I'm in a boundary dispute with my neighbour — what do I do?

Boundary disputes can ruin neighbour relationships and are notoriously expensive to litigate. Mediation, careful evidence gathering, and the Property Boundaries (Resolution of Disputes) Bill route should all be considered before court.

Quick Answer

Start with the Land Registry title plan + plans on your deeds — they show 'general boundaries' (not precise). Try mediation first via the Royal Institution of Chartered Surveyors (RICS) Neighbour Disputes Service or a local mediator. The Party Wall Act 1996 covers building work near boundaries but NOT boundary disputes themselves. Litigation should be the last resort — court costs routinely exceed the value of the disputed land.

Full Explanation

Boundary disputes are among the most expensive and emotionally draining civil disputes that homeowners face. The starting point is that the Land Registry title plan shows 'general' boundaries (s.60 Land Registration Act 2002) — they are not legally definitive. The precise legal boundary is set by the deeds, historic conveyances, and physical features (hedges, walls, ditches, fences) interpreted in context.

First stage: communication. Talk to the neighbour face-to-face. Many disputes resolve at this stage. Document the conversation in a follow-up email so there's a record.

Second stage: gather evidence. Land Registry title plan and any deed plans. Historical conveyances and conveyancing files (your solicitor from the purchase). Photographs over time. Statements from previous owners. RICS surveyor report if needed (typically £500-£2,000). Note: 'hedge and ditch' presumption gives the boundary 4 feet beyond the hedge if there's a ditch (Vowles v Miller (1810)). 'Ad medium filum' presumption (T-marks on conveyance plans) gives ownership of half the wall/fence.

Third stage: try mediation. RICS Neighbour Disputes Service, local mediators (£300-£1,500), or court mediation if proceedings are already issued. Mediation succeeds in 60-70% of cases and is dramatically cheaper than trial.

#### [PROBLEM TO WORK ON]
For each statement below, answer yes or no as to whether the guide on boundary disputes agrees with it, and quote the exact words of the guide that settle it. (a) The Land Registry title plan shows precise boundaries. (b) The Party Wall Act 1996 covers boundary disputes themselves. (c) Mediation succeeds in 60-70% of cases. The entries that come next can be set aside.

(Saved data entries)
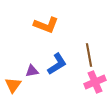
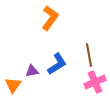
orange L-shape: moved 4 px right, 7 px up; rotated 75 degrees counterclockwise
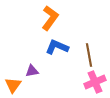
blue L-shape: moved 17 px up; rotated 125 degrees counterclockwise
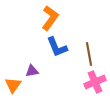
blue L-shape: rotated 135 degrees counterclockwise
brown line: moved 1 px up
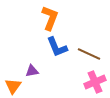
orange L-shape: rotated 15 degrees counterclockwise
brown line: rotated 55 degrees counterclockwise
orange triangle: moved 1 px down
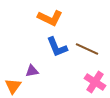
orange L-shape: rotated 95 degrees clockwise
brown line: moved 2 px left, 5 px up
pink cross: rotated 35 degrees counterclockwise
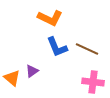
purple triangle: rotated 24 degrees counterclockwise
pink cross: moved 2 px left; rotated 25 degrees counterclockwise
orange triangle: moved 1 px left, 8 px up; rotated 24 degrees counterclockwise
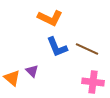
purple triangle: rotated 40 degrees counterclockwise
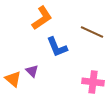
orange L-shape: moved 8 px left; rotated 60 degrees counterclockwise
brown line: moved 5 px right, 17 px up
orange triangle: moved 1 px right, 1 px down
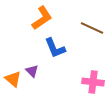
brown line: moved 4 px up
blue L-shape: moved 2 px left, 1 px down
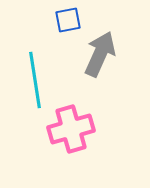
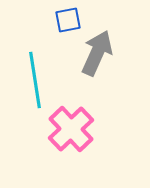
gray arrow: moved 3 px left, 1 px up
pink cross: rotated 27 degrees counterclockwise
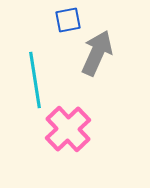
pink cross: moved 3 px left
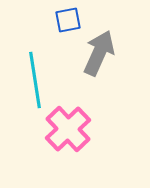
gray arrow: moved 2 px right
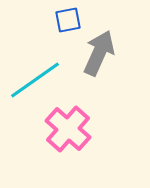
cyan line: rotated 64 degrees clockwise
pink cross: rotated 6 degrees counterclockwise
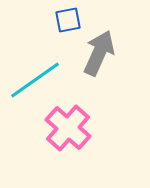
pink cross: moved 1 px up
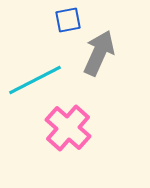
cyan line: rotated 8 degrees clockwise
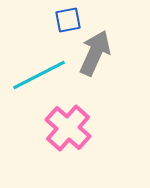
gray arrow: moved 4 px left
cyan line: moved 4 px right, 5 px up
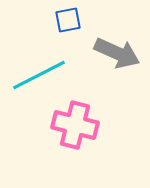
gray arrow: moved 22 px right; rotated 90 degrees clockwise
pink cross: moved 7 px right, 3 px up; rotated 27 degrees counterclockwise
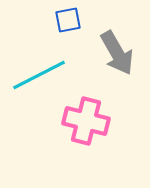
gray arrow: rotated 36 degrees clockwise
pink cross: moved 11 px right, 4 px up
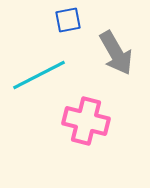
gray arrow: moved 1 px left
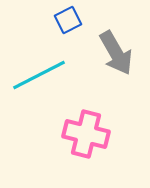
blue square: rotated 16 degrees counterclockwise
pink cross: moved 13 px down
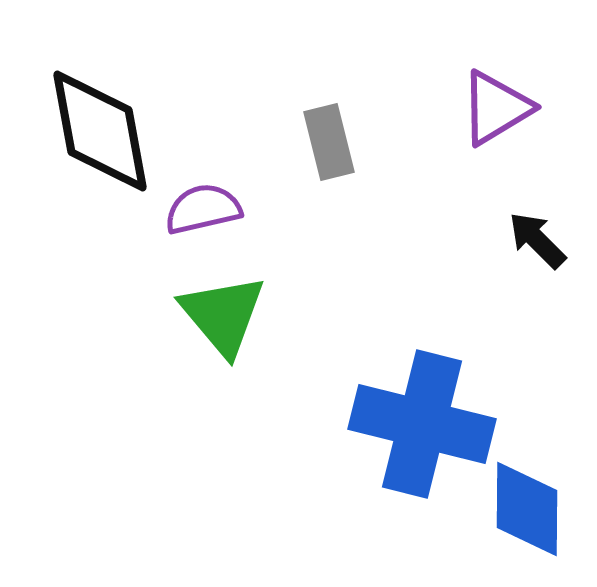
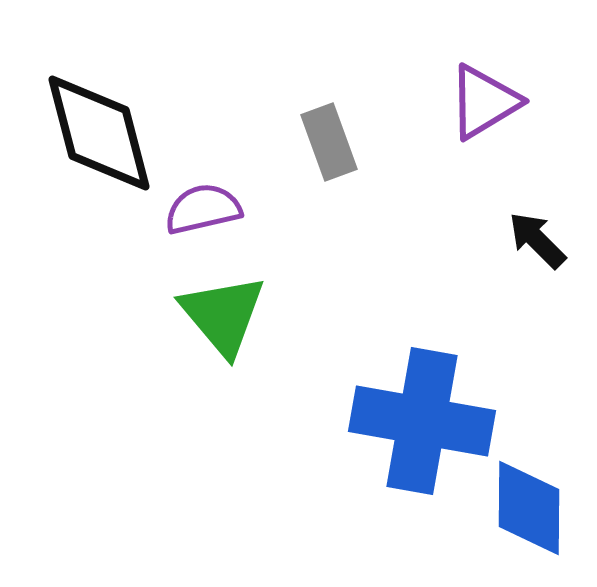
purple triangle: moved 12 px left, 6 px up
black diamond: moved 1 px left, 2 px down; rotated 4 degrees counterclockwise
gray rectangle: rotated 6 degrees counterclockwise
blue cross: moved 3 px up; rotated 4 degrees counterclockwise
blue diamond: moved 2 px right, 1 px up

#### [TASK SOLUTION]
(a) No: "they show 'general boundaries' (not precise)"
(b) No: "covers building work near boundaries but NOT boundary disputes themselves"
(c) Yes: "Mediation succeeds in 60-70% of cases"